EXCERPT TO READ
------------------------------
About tstebbens

tstebbens · ‎09-27-2017

Since Ranger 0.5 there has been the ability to summarize audit events that differ only by timestamp to reduce the amount of events logged in a busy system. When enabled, if a Ranger plugin logs consecutive audit events that differ only by timestamp it will coalesce all such events in to a single event and set 'event_count' to the number of events logged and 'event_dur_ms' to the time difference in milliseconds between the first and last event. To enable this feature you must set the following properties in the Ranger plugin's configuration: Configuration name Notes xasecure.audit.provider.summary.enabled To enable summarization set this property to true . This would cause audit messages to be summarized before they are sent to various sinks. By default it is set to false i.e. audit summarization is disabled. xasecure.audit.provider.queue.size If unspecified this value defaults to 1048576 , i.e. the queue is sized to store 1M (1024 * 1024) messages. Note the difference in property name that controls the size of summary queue. xasecure.audit.provider.summary.interval.ms The max time interval at which messages would be summarized. If unspecified it defaults to 5000 , i.e. 5 seconds. Summarization Batch size Note that regardless of this time interval while summarizing at most 100k messages at a time are considered for aggregation. Thus, if more than 100k messages are logged during this interval then similar messages could show up as multiple summarized audit messages even though they are logged within the configured time interval. Currently, this value of 100k is not user configurable. It is mentioned here for better understanding of Summarization logic. More details can be found here: Ranger 0.5 Audit log summarization

tstebbens · ‎09-19-2017

Technically, step 3 and step 4 are mutually exclusive. If you're using the Java cacerts then you don't need to set up a truststore for Ranger and vice-versa. If doing step 3, make sure you update the correct Java cacerts as the Ranger JVM is started with just the command 'java' (not the full path to java) so if you have both OpenJDK and Oracle JDK installed and your Hadoop JAVA_HOME is set to the Oracle JDK, Ranger will actually be started with OpenJDK if /etc/alternatives has not been updated. Also, 'rangertruststore' should probably be called 'rangertruststore.jks' for consistency.

tstebbens · ‎04-13-2017

When trying to add a policy that has many resource paths to Ranger using the API it can fail with the error Exception [EclipseLink-4002] (Eclipse Persistence Services - 2.5.2.v20140319-9ad6abd): org.eclipse.persistence.exceptions.DatabaseException Internal Exception: com.mysql.jdbc.MysqlDataTruncation: Data truncation: Out of range value for column 'sort_order' at row 1 Error Code: 1264 Call: INSERT INTO x_policy_resource_map (ADDED_BY_ID, CREATE_TIME, sort_order, resource_id, UPDATE_TIME, UPD_BY_ID, value) VALUES (?, ?, ?, ?, ?, ?, ?) bind => [7 parameters bound] Query: InsertObjectQuery(XXPolicyResourceMap [XXDBBase={createTime={Thu Apr 13 11:42:38 UTC 2017} updateTime={Thu Apr 13 11:42:39 UTC 2017} addedByUserId={1} updatedByUserId={1} } id=null, resourceId=43, value=/tmp/129, order=128]) This is caused by a limit in Ranger policies that can only contain a maximum of 128 resource paths in a single policy. The work-around would be to split the policy in to two or more policies each containing less that 128 resource paths.
------------------------------
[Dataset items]
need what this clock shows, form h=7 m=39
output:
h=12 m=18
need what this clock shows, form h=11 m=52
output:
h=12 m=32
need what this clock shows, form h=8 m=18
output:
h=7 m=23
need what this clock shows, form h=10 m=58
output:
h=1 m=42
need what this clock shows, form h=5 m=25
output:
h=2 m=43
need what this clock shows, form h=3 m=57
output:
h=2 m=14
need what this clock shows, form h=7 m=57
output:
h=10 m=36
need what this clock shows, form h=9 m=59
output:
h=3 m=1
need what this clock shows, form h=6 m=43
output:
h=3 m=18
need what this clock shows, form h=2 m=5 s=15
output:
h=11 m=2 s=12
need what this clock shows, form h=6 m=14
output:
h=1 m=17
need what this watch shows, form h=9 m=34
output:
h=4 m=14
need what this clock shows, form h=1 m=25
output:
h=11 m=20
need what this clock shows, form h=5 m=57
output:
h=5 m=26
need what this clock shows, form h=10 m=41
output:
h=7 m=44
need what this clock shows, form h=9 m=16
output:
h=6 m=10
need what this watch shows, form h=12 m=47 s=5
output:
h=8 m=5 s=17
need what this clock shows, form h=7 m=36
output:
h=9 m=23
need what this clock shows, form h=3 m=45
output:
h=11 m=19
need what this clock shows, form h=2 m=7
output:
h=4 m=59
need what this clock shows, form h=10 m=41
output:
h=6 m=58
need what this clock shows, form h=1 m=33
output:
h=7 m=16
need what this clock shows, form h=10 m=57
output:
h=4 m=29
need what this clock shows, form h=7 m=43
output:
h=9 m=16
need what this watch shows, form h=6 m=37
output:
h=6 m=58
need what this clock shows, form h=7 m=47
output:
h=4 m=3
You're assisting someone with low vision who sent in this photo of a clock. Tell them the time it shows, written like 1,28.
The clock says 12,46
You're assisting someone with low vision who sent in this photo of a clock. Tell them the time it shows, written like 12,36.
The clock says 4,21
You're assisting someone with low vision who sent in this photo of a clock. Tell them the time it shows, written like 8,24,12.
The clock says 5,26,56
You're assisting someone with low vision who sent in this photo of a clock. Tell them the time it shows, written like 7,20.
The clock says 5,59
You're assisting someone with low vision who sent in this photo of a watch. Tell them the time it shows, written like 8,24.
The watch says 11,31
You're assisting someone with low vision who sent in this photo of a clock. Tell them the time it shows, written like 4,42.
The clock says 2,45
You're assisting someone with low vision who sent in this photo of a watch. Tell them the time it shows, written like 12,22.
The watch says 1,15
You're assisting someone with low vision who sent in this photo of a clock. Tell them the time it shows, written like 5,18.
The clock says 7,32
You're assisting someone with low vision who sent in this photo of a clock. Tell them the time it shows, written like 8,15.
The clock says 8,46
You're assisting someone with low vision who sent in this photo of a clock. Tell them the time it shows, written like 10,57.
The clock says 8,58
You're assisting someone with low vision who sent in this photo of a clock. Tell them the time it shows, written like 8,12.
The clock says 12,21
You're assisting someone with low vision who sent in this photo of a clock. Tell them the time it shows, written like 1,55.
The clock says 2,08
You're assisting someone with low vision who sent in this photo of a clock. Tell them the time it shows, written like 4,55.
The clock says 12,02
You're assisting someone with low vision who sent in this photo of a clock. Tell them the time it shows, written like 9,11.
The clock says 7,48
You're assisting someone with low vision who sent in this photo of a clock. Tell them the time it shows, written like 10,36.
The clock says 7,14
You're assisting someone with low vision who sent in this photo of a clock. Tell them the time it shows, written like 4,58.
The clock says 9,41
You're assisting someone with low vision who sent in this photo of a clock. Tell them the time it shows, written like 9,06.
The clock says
------------------------------
REQUIRED WORK
[A] From the Ranger posts above, extract everything from "Technically, step 3" down to "called 'rangertruststore.jks' for consistency.".
[B] Answer these about the Ranger posts:
(i) If xasecure.audit.provider.summary.interval.ms is left unspecified, what does it default to?
(ii) At most how many resource paths can a single Ranger policy contain?
(iii) What error code appears in the error shown when adding a policy with many resource paths?

ANSWERS FOR THIS EXERCISE
[A]
Technically, step 3 and step 4 are mutually exclusive. If you're using the Java cacerts then you don't need to set up a truststore for Ranger and vice-versa. If doing step 3, make sure you update the correct Java cacerts as the Ranger JVM is started with just the command 'java' (not the full path to java) so if you have both OpenJDK and Oracle JDK installed and your Hadoop JAVA_HOME is set to the Oracle JDK, Ranger will actually be started with OpenJDK if /etc/alternatives has not been updated. Also, 'rangertruststore' should probably be called 'rangertruststore.jks' for consistency.

[B]
(i) 5000, i.e. 5 seconds.
(ii) 128.
(iii) 1264.